Diez días estuvo hospitalizado el Carabinero Mejías después de los cuales fue dado de alta y enviado a su domicilio, que era el Cuartel de la Tenencia Chépica, dada su condición de soltero. Fueron los mismos diez días que Contreras no se movió de su lado. Se retiraba en la noche cuando el enfermo se dormía y llegaba en la mañana antes que éste despertara. Una vez en el Cuartel, la rutina de Contreras no varió. Llegaba a las siete, a las siete y media lo estaba bañando, como había aprendido lo hacían en el hospital, a las ocho le daba desayuno y a las nueve y media lo hacía levantarse para que caminara un poco afirmado de él, porque así lo había recomendado el médico, a las doce y media le servía el almuerzo, las once a las cuatro y media, y a las siete y media una sopita caliente para que durmiera arropadito, decía él.

Dos o tres días después de la operación, Mejías ya era el mismo de siempre, con la broma a flor de labios, siempre jocoso y, aunque maltratado, sonriéndole a la vida.

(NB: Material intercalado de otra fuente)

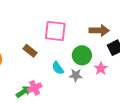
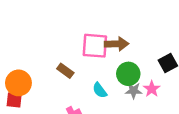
brown arrow: (99, 30) -> (117, 44), moved
gray star: (76, 75) -> (134, 91), moved

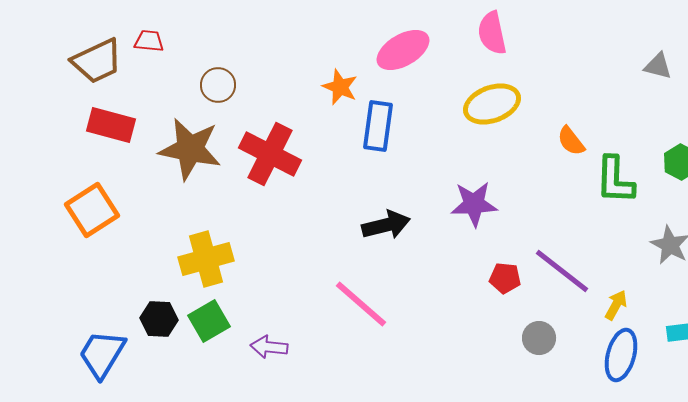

La cercanía que mantenía con Contreras, le había dado alitas también para tomarse cierta confianza y jugarle algunas chanzas que el resto de los funcionarios celebraban como si se tratase del más grande cómico del mundo, mientras comentaban entre ellos: “Murió violentamente el Huacho Contreras…lo mató el Flaco Mejías”.

Ante las bromas de Mejías, Contreras sonría y lo miraba con la ternura del padre chocho que observa a su retoño haciendo una diablura.